BEGIN MATERIALS PROVIDED

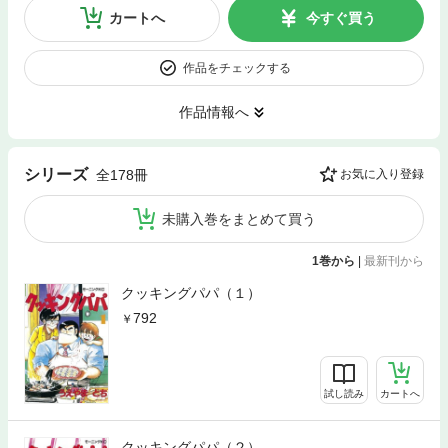
カートへ
今すぐ買う
作品をチェックする
作品情報へ
シリーズ
全178冊
お気に入り登録
未購入巻をまとめて買う
1巻から
|
最新刊から
クッキングパパ（１）
792
試し読み
カートへ
クッキングパパ（２）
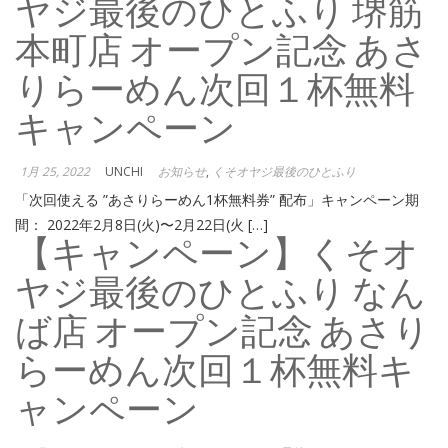
ヤジ最後のひとふり 堺筋
本町店 オープン記念 あさ
りらーめん次回１杯無料
キャンペーン
1月 25, 2022
UNCHI
お知らせ
,
くそオヤジ最後のひとふり
「次回使える ”あさりらーめん1杯無料券” 配布」キャンペーン期
間： 2022年2月8日(火)〜2月22日(火 […]
【キャンペーン】くそオ
ヤジ最後のひとふり なん
ば店 オープン記念 あさり
らーめん次回１杯無料キ
ャンペーン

END MATERIALS PROVIDED

PROMPT: Extract every line of text in the material verbatim, omitting the pictures.

OUTPUT FOR THIS TASK:
カートへ
今すぐ買う
作品をチェックする
作品情報へ
シリーズ
全178冊
お気に入り登録
未購入巻をまとめて買う
1巻から
|
最新刊から
クッキングパパ（１）
792
試し読み
カートへ
クッキングパパ（２）
ヤジ最後のひとふり 堺筋
本町店 オープン記念 あさ
りらーめん次回１杯無料
キャンペーン
1月 25, 2022
UNCHI
お知らせ
,
くそオヤジ最後のひとふり
「次回使える ”あさりらーめん1杯無料券” 配布」キャンペーン期
間： 2022年2月8日(火)〜2月22日(火 […]
【キャンペーン】くそオ
ヤジ最後のひとふり なん
ば店 オープン記念 あさり
らーめん次回１杯無料キ
ャンペーン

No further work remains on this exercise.